Legislative leaders are touting this year’s $101 increase in K-12 per student funding as “unprecedented.” But education officials say that billing is misleading.
Tallahassee Senator Bill Montford has been in and around education for a long time. He knows better than most how crucial a healthy base student allocation is.
“The BSA, basic student allocation, is what school districts use to pay operational costs. So, out of the 100-plus new dollars, only 47 cents goes to the BSA per-student,” Montford said.
Montford heads the Florida Association of District School Superintendents. He says the rest of that increase is tied up in costs related to school safety and mental health, some $400 million in funding that’s not going toward classroom expenses. He insists schools will see cuts to programs as operational expenditures increase.
“What school districts are facing today, is significant increase in operational costs, that 47 cents per student just simply won’t cover those increases,” Montford said. “And that’s what the concern is.”
Montford says paying for the Florida Retirement system, fuel for school buses and insurance for employees are among the forces hiking up operational costs for districts.
Leon County School Superintendent Rocky Hanna says that will leave the district with little flexibility to put money toward other priorities.
“Well, we need new textbooks.

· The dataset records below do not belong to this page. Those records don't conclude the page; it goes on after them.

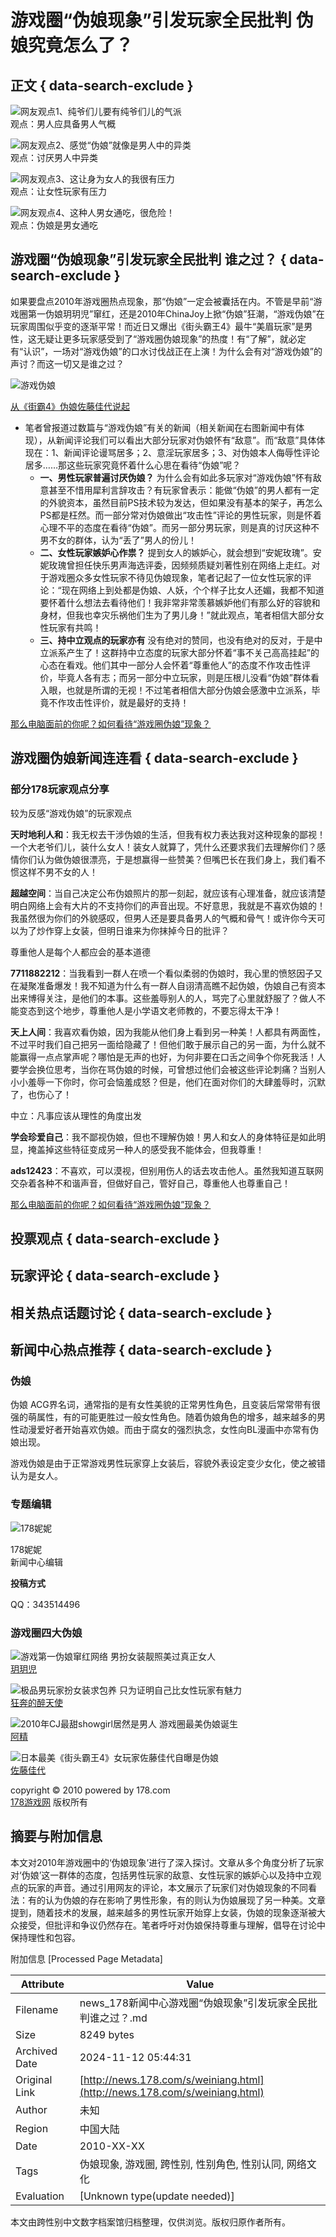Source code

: # 游戏圈“伪娘现象”引发玩家全民批判 伪娘究竟怎么了？

## 正文 { data-search-exclude }


![网友观点1、纯爷们儿要有纯爷们儿的气派](http://img4.178.com/www/201011/82857045672/82857768379.jpg)  
观点：男人应具备男人气概

![网友观点2、感觉“伪娘”就像是男人中的异类](http://img3.178.com/www/201011/82857045672/82858176432.jpg)  
观点：讨厌男人中异类

![网友观点3、这让身为女人的我很有压力](http://img4.178.com/www/201011/82857045672/82858327704.jpg)  
观点：让女性玩家有压力

![网友观点4、这种人男女通吃，很危险！](http://img0.178.com/www/201011/82857045672/82858481539.jpg)  
观点：伪娘是男女通吃

## 游戏圈“伪娘现象”引发玩家全民批判 谁之过？ { data-search-exclude }

如果要盘点2010年游戏圈热点现象，那“伪娘”一定会被囊括在内。不管是早前“游戏圈第一伪娘玥玥児”窜红，还是2010年ChinaJoy上掀“伪娘”狂潮，“游戏伪娘”在玩家周围似乎变的逐渐平常！而近日又爆出《街头霸王4》最牛“美眉玩家”是男性，这无疑让更多玩家感受到了“游戏圈伪娘现象”的热度！有“了解”，就必定有“认识”，一场对“游戏伪娘”的口水讨伐战正在上演！为什么会有对“游戏伪娘”的声讨？而这一切又是谁之过？

![游戏伪娘](http://img4.178.com/www/201011/82857045672/82859039560.jpg)

[从《街霸4》伪娘佐藤佳代说起](http://news.178.com/201011/82852187878.html)

- 笔者曾报道过数篇与“游戏伪娘”有关的新闻（相关新闻在右图新闻中有体现），从新闻评论我们可以看出大部分玩家对伪娘怀有“敌意”。而“敌意”具体体现在：1、新闻评论谩骂居多；2、意淫玩家居多；3、对伪娘本人侮辱性评论居多……那这些玩家究竟怀着什么心思在看待“伪娘”呢？
    - **一、男性玩家普遍讨厌伪娘？**
      为什么会有如此多玩家对“游戏伪娘”怀有敌意甚至不惜用犀利言辞攻击？有玩家曾表示：能做“伪娘”的男人都有一定的外貌资本，虽然目前PS技术较为发达，但如果没有基本的架子，再怎么PS都是枉然。而一部分常对伪娘做出“攻击性”评论的男性玩家，则是怀着心理不平的态度在看待“伪娘”。而另一部分男玩家，则是真的讨厌这种不男不女的群体，认为“丢了”男人的份儿！
    - **二、女性玩家嫉妒心作祟？**
      提到女人的嫉妒心，就会想到“安妮玫瑰”。安妮玫瑰曾担任快乐男声海选评委，因频频质疑刘著性别在网络上走红。对于游戏圈众多女性玩家不待见伪娘现象，笔者记起了一位女性玩家的评论：“现在网络上到处都是伪娘、人妖，个个样子比女人还媚，我都不知道要怀着什么想法去看待他们！我非常非常羡慕嫉妒他们有那么好的容貌和身材，但我也幸灾乐祸他们生为了男儿身！”就此观点，笔者相信大部分女性玩家有共鸣！
    - **三、持中立观点的玩家亦有**
      没有绝对的赞同，也没有绝对的反对，于是中立派系产生了！这群持中立态度的玩家大部分怀着“事不关己高高挂起”的心态在看戏。他们其中一部分人会怀着“尊重他人”的态度不作攻击性评价，毕竟人各有志；而另一部分中立玩家，则是压根儿没看“伪娘”群体看入眼，也就是所谓的无视！不过笔者相信大部分伪娘会感激中立派系，毕竟不作攻击性评价，就是最好的支持！
    
[那么电脑面前的你呢？如何看待“游戏圈伪娘”现象？](http://comments.178.com/list.php?resource_id=06db7704960fd6f912db34a9a0c16f7d)

## 游戏圈伪娘新闻连连看 { data-search-exclude }

### 部分178玩家观点分享

较为反感“游戏伪娘”的玩家观点

**天时地利人和**：我无权去干涉伪娘的生活，但我有权力表达我对这种现象的鄙视！一个大老爷们儿，装什么女人！装女人就算了，凭什么还要求我们去理解你们？感情你们认为做伪娘很漂亮，于是想赢得一些赞美？但嘴巴长在我们身上，我们看不惯这样不男不女的人！

**超越空间**：当自己决定公布伪娘照片的那一刻起，就应该有心理准备，就应该清楚明白网络上会有大片的不支持你们的声音出现。不好意思，我就是不喜欢伪娘的！我虽然很为你们的外貌感叹，但男人还是要具备男人的气概和骨气！或许你今天可以为了炒作穿上女装，但明日谁来为你抹掉今日的批评？

尊重他人是每个人都应会的基本道德

**7711882212**：当我看到一群人在喷一个看似柔弱的伪娘时，我心里的愤怒因子又在凝聚准备爆发！我不知道为什么有一群人自诩清高瞧不起伪娘，伪娘自己有资本出来博得关注，是他们的本事。这些羞辱别人的人，骂完了心里就舒服了？做人不能变态到这个地步，尊重他人是小学语文老师教的，不要忘得太干净！

**天上人间**：我喜欢看伪娘，因为我能从他们身上看到另一种美！人都具有两面性，不过平时我们自己把另一面给隐藏了！但他们敢于展示自己的另一面，为什么就不能赢得一点点掌声呢？哪怕是无声的也好，为何非要在口舌之间争个你死我活！人要学会换位思考，当你在骂伪娘的时候，可曾想过他们会被这些评论刺痛？当别人小小羞辱一下你时，你可会恼羞成怒？但是，他们在面对你们的大肆羞辱时，沉默了，也伤心了！

中立：凡事应该从理性的角度出发

**学会珍爱自己**：我不鄙视伪娘，但也不理解伪娘！男人和女人的身体特征是如此明显，掩盖掉这些特征变成另一种人的感受我不能体会，但我尊重！

**ads12423**：不喜欢，可以漠视，但别用伤人的话去攻击他人。虽然我知道互联网交杂着各种不和谐声音，但做好自己，管好自己，尊重他人也尊重自己！

[那么电脑面前的你呢？如何看待“游戏圈伪娘”现象？](http://comments.178.com/list.php?resource_id=06db7704960fd6f912db34a9a0c16f7d)

## 投票观点 { data-search-exclude }

## 玩家评论 { data-search-exclude }

## 相关热点话题讨论 { data-search-exclude }

## 新闻中心热点推荐 { data-search-exclude }

### 伪娘

伪娘 ACG界名词，通常指的是有女性美貌的正常男性角色，且变装后常常带有很强的萌属性，有的可能更胜过一般女性角色。随着伪娘角色的增多，越来越多的男性动漫爱好者开始喜欢伪娘。而由于腐女的强烈执念，女性向BL漫画中亦常有伪娘出现。

游戏伪娘是由于正常游戏男性玩家穿上女装后，容貌外表设定变少女化，使之被错认为是女人。

### 专题编辑

![178妮妮](http://img4.178.com/news/201009/78099122284/78099126925.jpg)

178妮妮  
新闻中心编辑

**投稿方式**

QQ：343514496

### 游戏圈四大伪娘

![游戏第一伪娘窜红网络 男扮女装靓照美过真正女人](http://img3.178.com/www/201011/82857045672/82865633538.jpg)  
[玥玥児](http://news.178.com/201007/72698152464.html "游戏第一伪娘窜红网络 男扮女装靓照美过真正女人")

![极品男玩家扮女装求包养 只为证明自己比女性玩家有魅力](http://img1.178.com/www/201011/82857045672/82865651116.jpg)  
[狂奔的醉天使](http://news.178.com/201010/81382190520.html "极品男玩家扮女装求包养 只为证明自己比女性玩家有魅力")

![2010年CJ最甜showgirl居然是男人 游戏圈最美伪娘诞生](http://img1.178.com/www/201011/82857045672/82865658819.jpg)  
[阿精](http://news.178.com/201008/74890162770.html "2010年CJ最甜showgirl居然是男人 游戏圈最美伪娘诞生")

![日本最美《街头霸王4》女玩家佐藤佳代自曝是伪娘](http://img3.178.com/www/201011/82857045672/82865677802.jpg)  
[佐藤佳代](http://news.178.com/201011/82852187878.html "日本最美《街头霸王4》女玩家佐藤佳代自曝是伪娘")

copyright © 2010 powered by 178.com  
[178游戏网](http://www.178.com/ "178首页") 版权所有

## 摘要与附加信息

<!-- tcd_abstract -->
本文对2010年游戏圈中的‘伪娘现象’进行了深入探讨。文章从多个角度分析了玩家对‘伪娘’这一群体的态度，包括男性玩家的敌意、女性玩家的嫉妒心以及持中立观点的玩家的声音。通过引用网友的评论，本文展示了玩家们对伪娘现象的不同看法：有的认为伪娘的存在影响了男性形象，有的则认为伪娘展现了另一种美。文章提到，随着技术的发展，越来越多的男性玩家开始穿上女装，伪娘的现象逐渐被大众接受，但批评和争议仍然存在。笔者呼吁对伪娘保持尊重与理解，倡导在讨论中保持理性和包容。
<!-- tcd_abstract_end -->

附加信息 [Processed Page Metadata]

| Attribute       | Value                                  |
|-----------------|----------------------------------------|
| Filename        | news_178新闻中心游戏圈“伪娘现象”引发玩家全民批判谁之过？.md                             |
| Size            | 8249 bytes                           |
| Archived Date   | 2024-11-12 05:44:31                             |
| Original Link   | [http://news.178.com/s/weiniang.html](http://news.178.com/s/weiniang.html)                       |
| Author          | 未知                               |
| Region          | 中国大陆                               |
| Date            | 2010-XX-XX                                 |
| Tags            | 伪娘现象, 游戏圈, 跨性别, 性别角色, 性别认同, 网络文化                                 |
| Evaluation            | [Unknown type(update needed)]                                 |
<!-- tcd_table_end -->

本文由跨性别中文数字档案馆归档整理，仅供浏览。版权归原作者所有。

We need to try to get some of our employees raises. We need to buy some buses, we need to do different types of things,” Hanna said. “But with that money being allocated or earmarked directly to school safety and mental health, it kind of ties our hands.”
Hanna is saying even the school safety money set aside by legislators won’t be enough to fully fund their goal of a deputy on every campus.
“Even the safe school money is not nearly enough to cover the state mandate that we have to have a deputy in every school. So now we’re trying to look and see, we have to go back into the general fund to find more money to send over just to meet the Safe School requirement,” Hanna said.
Montford says he wants to be clear: School districts throughout the state are appreciative of the increase in funding for safety and mental health.
“Superintendents across Florida, for the last three years have said that their number one concern is mental health,” Montford said. “More than the budget, more than assessment – mental health.”
Gov. Rick Scott stands by the K-12 portion of the budget. He says students and parents from Stoneman Douglas High School had school safety at the forefront of state legislators’ minds.
“We do have more money for our student this year, but this year was an important year to listen to these parents, listen to these families and focus on school safety and that’s what we did,” Scott told reporters immediately following Sine Die.
In Senator Montford’s opinion, it may be time to start dipping into reserve money as a lifeline for schools.
“The concern I have is, we’ve got like $3 billion in reserve. Now, we all want to keep a good healthy reserve in the rainy day fund if you will, but to me, it’s raining,” Montford said. “School districts simply can’t address the increase in costs with 47 cents.”
Montford says he has heard from superintendents he knows around the state who share his concerns.